Made for peanuts in 1956, the film tells the story of a seemingly peaceful small California town where nothing ever happens. In the only starring role of his career, Kevin McCarthy plays town doctor Miles Bennell, who begins encountering a number of patients claiming that their loved ones are no longer who they used to be. They look exactly the same, but something’s not quite right about them. Dr. Bennell offers these worriers the standard reassurances about learning to relax, getting enough shut eye etc. It seems to work at first. The people who were once complaining soon become every bit as pleasant and vacant-looking as the loved ones they were so recently fretting over. Indeed, it is amazing how much better people feel when they just…go…to…sleep.

As strange events compound, Dr. Bennell and the woman he loves (Dana Wynter) realize that a sinister force is rapidly taking over the community and it’s almost impossible to tell who is afflicted and who is not. When they discover the extraterrestrial source of the change in the townspeople, they realize that their own lives are in danger and that it will be hard to convince anyone in the wider world that what they have seen is more than a figment of their imaginations.

My Name is Julia Ross (recommended here) is often cited as the prototype of a fine film made on a low budget; this B-movie is another sterling example of cinematic brilliance on the cheap. The only real expenses of consequence were the then ground breaking special effects. The town in which the movie was filmed — Sierra Madre — was used in its natural form; there are no fancy sets. Director Don Siegel went on to significant cinematic fame but the cast are unknowns and character actors who stayed unknowns and character actors. Producer Walter Wenger was an established figure in Hollywood, but his career was almost over when he made this movie.
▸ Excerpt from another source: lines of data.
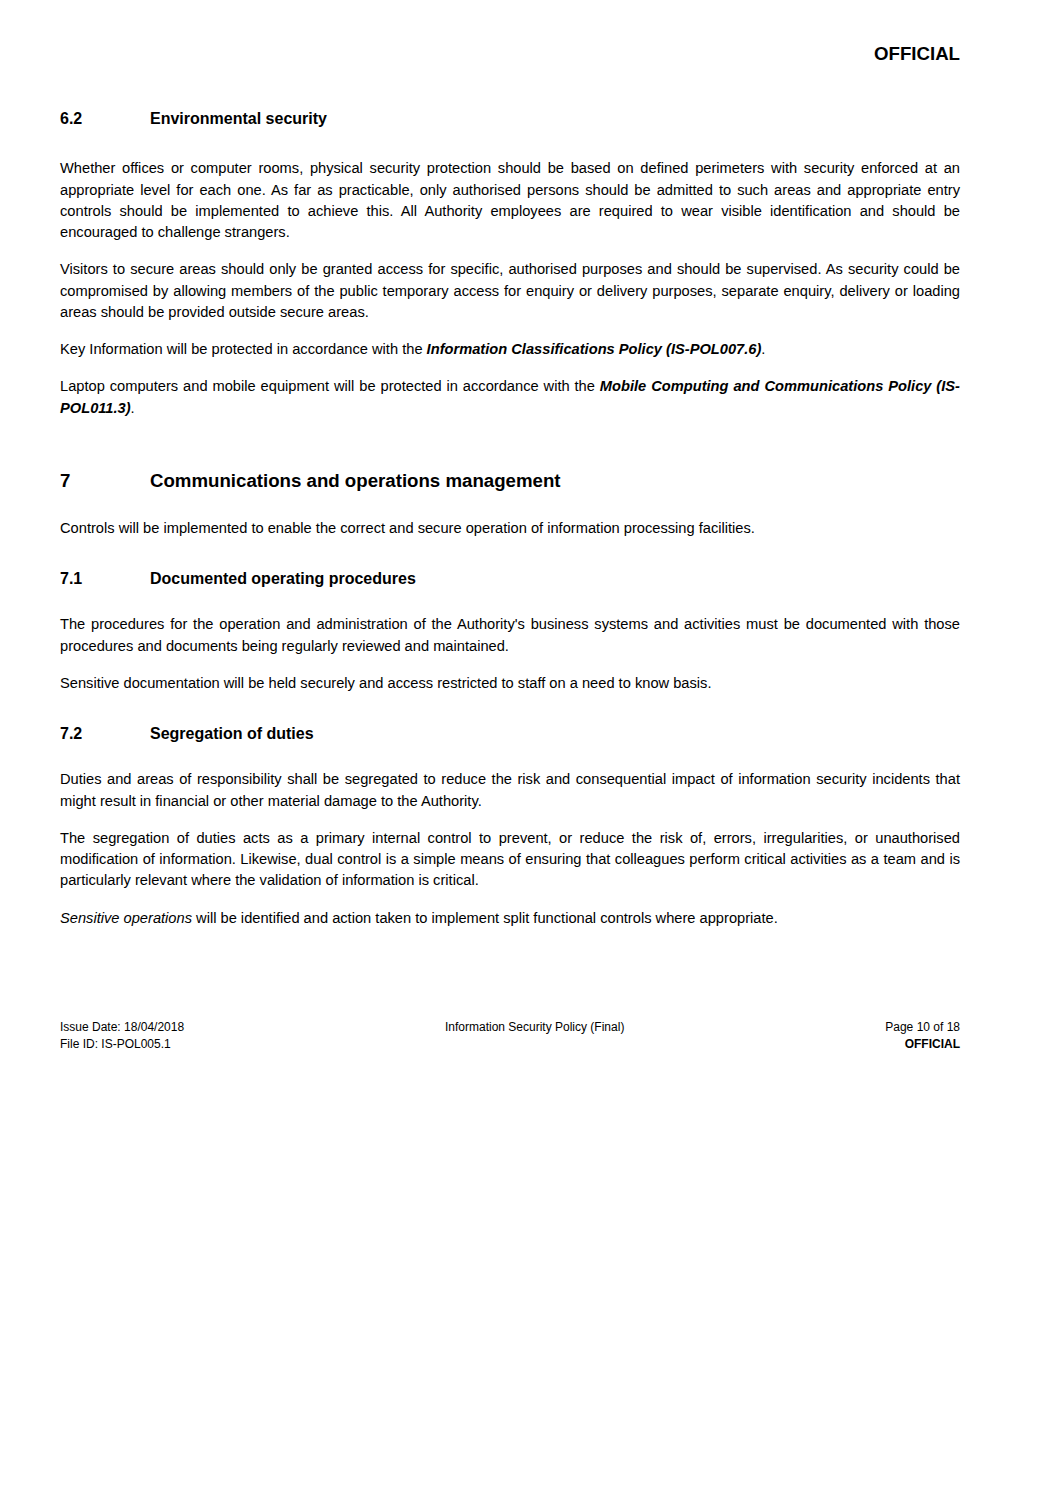OFFICIAL
6.2 Environmental security
Whether offices or computer rooms, physical security protection should be based on defined perimeters with security enforced at an appropriate level for each one. As far as practicable, only authorised persons should be admitted to such areas and appropriate entry controls should be implemented to achieve this. All Authority employees are required to wear visible identification and should be encouraged to challenge strangers.
Visitors to secure areas should only be granted access for specific, authorised purposes and should be supervised. As security could be compromised by allowing members of the public temporary access for enquiry or delivery purposes, separate enquiry, delivery or loading areas should be provided outside secure areas.
Key Information will be protected in accordance with the Information Classifications Policy (IS-POL007.6).
Laptop computers and mobile equipment will be protected in accordance with the Mobile Computing and Communications Policy (IS-POL011.3).
7 Communications and operations management
Controls will be implemented to enable the correct and secure operation of information processing facilities.
7.1 Documented operating procedures
The procedures for the operation and administration of the Authority's business systems and activities must be documented with those procedures and documents being regularly reviewed and maintained.
Sensitive documentation will be held securely and access restricted to staff on a need to know basis.
7.2 Segregation of duties
Duties and areas of responsibility shall be segregated to reduce the risk and consequential impact of information security incidents that might result in financial or other material damage to the Authority.
The segregation of duties acts as a primary internal control to prevent, or reduce the risk of, errors, irregularities, or unauthorised modification of information. Likewise, dual control is a simple means of ensuring that colleagues perform critical activities as a team and is particularly relevant where the validation of information is critical.
Sensitive operations will be identified and action taken to implement split functional controls where appropriate.
Issue Date: 18/04/2018
File ID: IS-POL005.1
Information Security Policy (Final)
Page 10 of 18
OFFICIAL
But none of that matters: This is grade A entertainment, loaded with suspense, shocks, and solid performances.

The meaning of the story has been much debated over the years. Some have seen it as a parable about the dangers of Communist infiltration. Others see it as a warning about conformity in the era of McCarthy. I never met Jack Finney, but I know some of his close friends and members of his family. When asked, they describe him as a New Deal liberal and no one’s Red baiter. They don’t think he wrote the story as political allegory but simply as a good story.

You can certainly enjoy this nail-biter as Finney thought of it. But it will also resonate with you emotionally if you’ve been in a situation where you felt that everyone but you was in on a joke you hadn’t been told or where you felt persecuted for being different. The most disturbing thing about the film is how banal and pleasant the enemies are. Like the worst of the world’s villains, they don’t see themselves as evil. Rather, they think they are doing everyone else a favor by bringing them under their tent.

Invasion of the Body Snatchers deserves its reputation as a classic film. Don’t miss it!

p.s. Carolyn Jones who has the second female lead part here, went on to play Morticia on television’s The Addams Family.

p.p.s. The studio suits tacked on a more upbeat “epilogue” when the film was released, but it’s thankfully gone from most modern prints.